Un bon film donc, que ce « PUSHER », une tranche de vie, une plongée dans un milieu qu’on découvre progressivement en réalisant que rien ne change, qu’il s’agisse de New York, Rome, Paris ou Copenhague.

PUSHER2

MADS MIKKELSEN ET KIM BODNIA

 

10 réponses à “« PUSHER » (1996)

  1. Seb

    29 mai 2019 at 8 h 32 min

    Découvert récemment après m’être entamé moi aussi un petit cycle Refn perso, constatant qu’en dehors de ses bandes US je connais très peu sa filmo… c’est un assez bon film en effet mais un peu long pour ça raconte. Sans doute le style « caméra au poing dans l’univers de la pègre et des dealers » a-t-il été éprouvé depuis donc l’ensemble a (malgré lui) un côté un peu éculé aujourd’hui. J’ai particulièrement apprécié la BO très rock, notamment les morceaux de The Prisoner.

     
    • JICOP

      29 mai 2019 at 9 h 09 min

      Salut Seb .
      Pas encore vu cette trilogie .
      Quand tu parles de morceaux rock pour the prisoner , c’est le nom de l’épisode ?

       
      • Seb

        29 mai 2019 at 9 h 25 min

        Yo Jicop, The Prisoner est un groupe qui a participé à la soundtrack de Pusher. Un petit aperçu de leurs bons riffs de derrière les fagots dans le film:

         
      • Seb

        29 mai 2019 at 10 h 08 min

        J’ai voulu te répondre Jicop, liens youteub à l’appui, mais il semble que mon message se soit perdu dans les dédales de WordPress… à l’aide, Fred !

         
      • walkfredjay

        29 mai 2019 at 10 h 14 min

        Je n’ai pas accès à ce genre de choses. Peut-être as-tu mis un lien automatiquement supprimé à cause de problèmes de copyright ?

         
      • Seb

        29 mai 2019 at 10 h 20 min

        Ah, c’est peut-être ça.
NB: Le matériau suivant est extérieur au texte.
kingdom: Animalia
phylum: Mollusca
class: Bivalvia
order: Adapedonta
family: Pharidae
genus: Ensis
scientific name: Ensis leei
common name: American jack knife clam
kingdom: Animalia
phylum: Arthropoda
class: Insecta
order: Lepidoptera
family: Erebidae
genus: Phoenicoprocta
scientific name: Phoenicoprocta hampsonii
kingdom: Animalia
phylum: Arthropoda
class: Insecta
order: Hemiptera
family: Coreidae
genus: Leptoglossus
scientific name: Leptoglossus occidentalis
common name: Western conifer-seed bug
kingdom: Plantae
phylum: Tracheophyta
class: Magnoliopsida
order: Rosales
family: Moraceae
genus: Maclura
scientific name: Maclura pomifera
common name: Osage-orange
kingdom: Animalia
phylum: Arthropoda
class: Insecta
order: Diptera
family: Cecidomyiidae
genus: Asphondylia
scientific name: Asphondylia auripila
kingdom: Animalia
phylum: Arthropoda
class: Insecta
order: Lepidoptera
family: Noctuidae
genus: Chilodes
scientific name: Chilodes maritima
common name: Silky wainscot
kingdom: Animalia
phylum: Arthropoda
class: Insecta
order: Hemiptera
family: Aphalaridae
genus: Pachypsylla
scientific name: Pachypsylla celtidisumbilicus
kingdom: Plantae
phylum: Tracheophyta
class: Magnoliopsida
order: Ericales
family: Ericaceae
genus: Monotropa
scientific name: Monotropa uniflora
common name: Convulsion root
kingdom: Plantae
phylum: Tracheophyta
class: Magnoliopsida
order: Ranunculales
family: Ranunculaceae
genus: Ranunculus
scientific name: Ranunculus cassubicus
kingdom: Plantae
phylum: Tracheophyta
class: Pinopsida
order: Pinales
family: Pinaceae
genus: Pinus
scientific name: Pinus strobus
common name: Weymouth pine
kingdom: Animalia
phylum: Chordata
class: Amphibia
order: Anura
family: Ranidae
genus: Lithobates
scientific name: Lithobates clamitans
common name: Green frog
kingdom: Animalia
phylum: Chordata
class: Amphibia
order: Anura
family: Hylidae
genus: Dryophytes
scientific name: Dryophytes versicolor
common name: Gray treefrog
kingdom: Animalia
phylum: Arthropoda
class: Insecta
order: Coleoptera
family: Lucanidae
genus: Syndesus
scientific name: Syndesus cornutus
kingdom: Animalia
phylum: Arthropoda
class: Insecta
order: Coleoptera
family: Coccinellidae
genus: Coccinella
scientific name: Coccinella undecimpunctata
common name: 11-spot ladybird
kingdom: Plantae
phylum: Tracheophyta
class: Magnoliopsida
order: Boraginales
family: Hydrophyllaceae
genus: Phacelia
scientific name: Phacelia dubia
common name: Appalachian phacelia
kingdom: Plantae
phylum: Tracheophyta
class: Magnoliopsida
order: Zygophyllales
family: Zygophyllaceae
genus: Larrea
Mais sur les liens YouTube eux-mêmes, aucune indication de ce souci de copyright ! Anyway… comme je disais Jicop, The Prisoner est un groupe qui a participé à la soundtrack de Pusher. Un petit aperçu de leurs bons riffs de derrière les fagots pour le film: https://www.youtube.com/watch?v=YB42EjNCjOs

         
      • Seb

        29 mai 2019 at 10 h 22 min

        Edit: mea culpa, c’est passé cette fois…

         
    • JICOP

      29 mai 2019 at 10 h 50 min

      Merci Seb , c’est reçu 5 sur 5 .
      Assez rock comme bande-son effectivement . Je vais suivre .
      J’ai eu mon compte d’electricité hier soir avec Alice in chains à l’Olympia , je vais remettre ça . 🙂

       
      • Seb

        29 mai 2019 at 12 h 08 min

        Wow, les Alice à l’Olympia ça doit avoir une certaine envergure en effet ! Je te recommande quelques Chaplin ou Keaton pour ce week-end prolongé ; il faut savoir varier les plaisirs. 😉

         
  2. Patrick

    29 mai 2019 at 8 h 35 min

    De la trilogie Pusher je préfère le 2, le 1 est pas mal mais son côté filmé comme un documentaire m’a un peu lassé au bout d’un moment.